Cette annonce ne méritait-elle pas tout au moins autant d'égards que ceux manifestés au phénix?

Nos Sages (midrach Béréchit rabba 33) nous révèlent que le terme particulier employé dans le verset concernant la colombe tenant ("taraf" - טָרָף) dans son bec une feuille d'olivier suggère une notion de meurtre, comme on le trouve dans cet autre verset : "Une bête féroce a dévoré [Yossef]" (tarof toraf Yossef - טָרֹף טֹרַף יוֹסֵף - Vayéchev 37,33).
Noa'h dit ainsi à la colombe : "Si tu n'avais brisé cet arbre, ton acte aurait été bien plus estimable".

Ainsi, en dépit du caractère positif de son message, parce que la colombe le véhicula en portant atteinte, même faiblement à l'œuvre de la Création, Noa'h s'abstint de la bénir.
Par son annonce, elle aurait pu bénéficier d'une longévité éternelle.
Or, bien que l'intention de la colombe ait été d'accomplir scrupuleusement la mission confiée par Noa'h, apportant même une preuve à ses dires, il n'en demeure pas moins qu'ayant ôté la vie à cette feuille, elle freina le développement de son olivier.
C'est donc l'aspect "destructeur" de son acte qui la priva de la bénédiction de Noa'h.

=> Par conséquent, s'il en est ainsi des végétaux et des animaux, qui sont pourtant dénués de toute sagesse, à plus forte raison est-ce valable pour l'être humain, dont les capacités intellectuelles lui imposent d'être responsable de chacun de ses actes.
Et l'accomplissement de la plus importante mitsva ne saurait jamais justifier qu'il soit porté atteinte à l'une des valeurs de la Création, quand bien même celle-ci pourrait, à ses yeux sembler insignifiante.

[extrait du Yalkout Léka'h Tov]

La yéchiva de nos jours

+ La yéchiva de nos jours :

"Fais-toi une arche de bois de gofer" (Noa'h 6,14)

-> Le rav Its'hak Hutner (1906-1980) enseigne :
Les étudiants en yéchiva doivent prendre conscience du bonheur d'évoluer entre les murs d'un établissement de Torah, qui est aujourd'hui 1 000 fois supérieur à celui que connurent les générations passées.
[...]

L'âme de l'être humain ne peut supporter les situations de vide et de néant spirituels.
Par conséquent, si elle ne goûte pas aux richesses de la Torah, elle aspirera fatalement à combler son manque par d'autres expériences spirituelles, qui peuvent la conduire jusqu'à l'idolâtrie ...

A 2 reprises la Torah s'étend dans la description de 2 différentes constructions : celle du Michkan du temps de Moché, et celle de l'arche de Noa'h.
La construction du Michkan survint à une période où le climat spirituel du monde était empli de sainteté. Cette abondance de sainteté exigeait qu'un emplacement lui soit consacré et un Sanctuaire fut donc construit dans ce but.
Inversement, l'arche fut construite à un moment où l'atmosphère spirituelle délétère conduisait au Déluge et à l'anéantissement de tout être.

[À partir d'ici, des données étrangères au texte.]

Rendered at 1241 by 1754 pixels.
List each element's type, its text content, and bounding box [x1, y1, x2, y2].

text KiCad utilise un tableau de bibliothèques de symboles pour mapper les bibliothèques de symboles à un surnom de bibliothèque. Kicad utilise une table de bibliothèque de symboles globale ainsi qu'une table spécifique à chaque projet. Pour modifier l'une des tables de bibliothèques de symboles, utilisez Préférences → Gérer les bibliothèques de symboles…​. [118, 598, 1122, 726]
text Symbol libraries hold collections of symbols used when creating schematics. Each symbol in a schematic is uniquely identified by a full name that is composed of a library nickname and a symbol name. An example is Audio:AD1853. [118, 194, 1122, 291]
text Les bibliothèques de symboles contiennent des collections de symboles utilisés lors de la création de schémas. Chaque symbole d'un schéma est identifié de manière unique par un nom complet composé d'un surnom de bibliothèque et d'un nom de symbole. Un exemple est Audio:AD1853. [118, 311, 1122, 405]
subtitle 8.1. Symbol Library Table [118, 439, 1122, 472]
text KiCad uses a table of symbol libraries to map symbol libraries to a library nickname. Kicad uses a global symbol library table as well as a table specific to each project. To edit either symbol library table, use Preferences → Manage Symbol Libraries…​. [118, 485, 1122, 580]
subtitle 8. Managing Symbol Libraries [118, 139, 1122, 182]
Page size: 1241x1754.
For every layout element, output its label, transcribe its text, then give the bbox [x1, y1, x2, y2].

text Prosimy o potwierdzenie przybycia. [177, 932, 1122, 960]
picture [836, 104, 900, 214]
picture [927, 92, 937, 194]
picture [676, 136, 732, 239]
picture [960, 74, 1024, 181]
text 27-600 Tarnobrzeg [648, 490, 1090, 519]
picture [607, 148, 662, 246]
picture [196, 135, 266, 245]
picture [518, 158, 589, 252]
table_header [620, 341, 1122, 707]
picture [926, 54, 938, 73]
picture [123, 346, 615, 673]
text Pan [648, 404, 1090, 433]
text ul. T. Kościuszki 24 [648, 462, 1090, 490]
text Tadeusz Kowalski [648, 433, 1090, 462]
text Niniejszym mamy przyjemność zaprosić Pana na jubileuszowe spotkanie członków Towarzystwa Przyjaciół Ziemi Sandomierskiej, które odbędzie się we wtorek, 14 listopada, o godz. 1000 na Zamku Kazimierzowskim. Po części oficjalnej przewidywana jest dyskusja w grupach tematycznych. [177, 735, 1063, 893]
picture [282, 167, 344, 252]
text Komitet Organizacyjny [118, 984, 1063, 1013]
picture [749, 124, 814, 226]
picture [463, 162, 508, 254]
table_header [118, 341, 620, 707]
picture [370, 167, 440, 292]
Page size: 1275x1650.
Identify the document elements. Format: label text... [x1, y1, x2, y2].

C'est de cette manière que s'explique la profonde différence entre le monde des yéchivot, tel qu'on le connaît aujourd'hui et celui qui existait autrefois :
- dans les générations passées, la yéchiva était comme un Michkan au sein du peuple juif.
L'atmosphère spirituelle qui régnait alors était d'une grande intensité, et la yéchiva constituait le lieu vers lequel toute sainteté convergeait.
- de nos jours, la yéchiva se voit chargée d'une seconde fonction : elle est également devenue une "Arche spirituelle", permettant d'endiguer le "Déluge" d'hérésie qui inonde le monde.
Pour la 1ere fois dans l'histoire du peuple juif, ces établissements de Torah représentent une combinaison unique, puisqu'ils sont à la fois un Michkan et une arche.
Un Michkan dans lequel on goûte aux saveurs des mets les plus raffinés, et une arche dans laquelle on se protège des dangers extérieurs.

=> C'est la raison pour laquelle tout jeune élève, au moment où il rentre dans le cursus de l'étude à la yéchiva, doit être conscient de l'importance de son choix et éprouver une immense joie à l'idée d'y être accueilli.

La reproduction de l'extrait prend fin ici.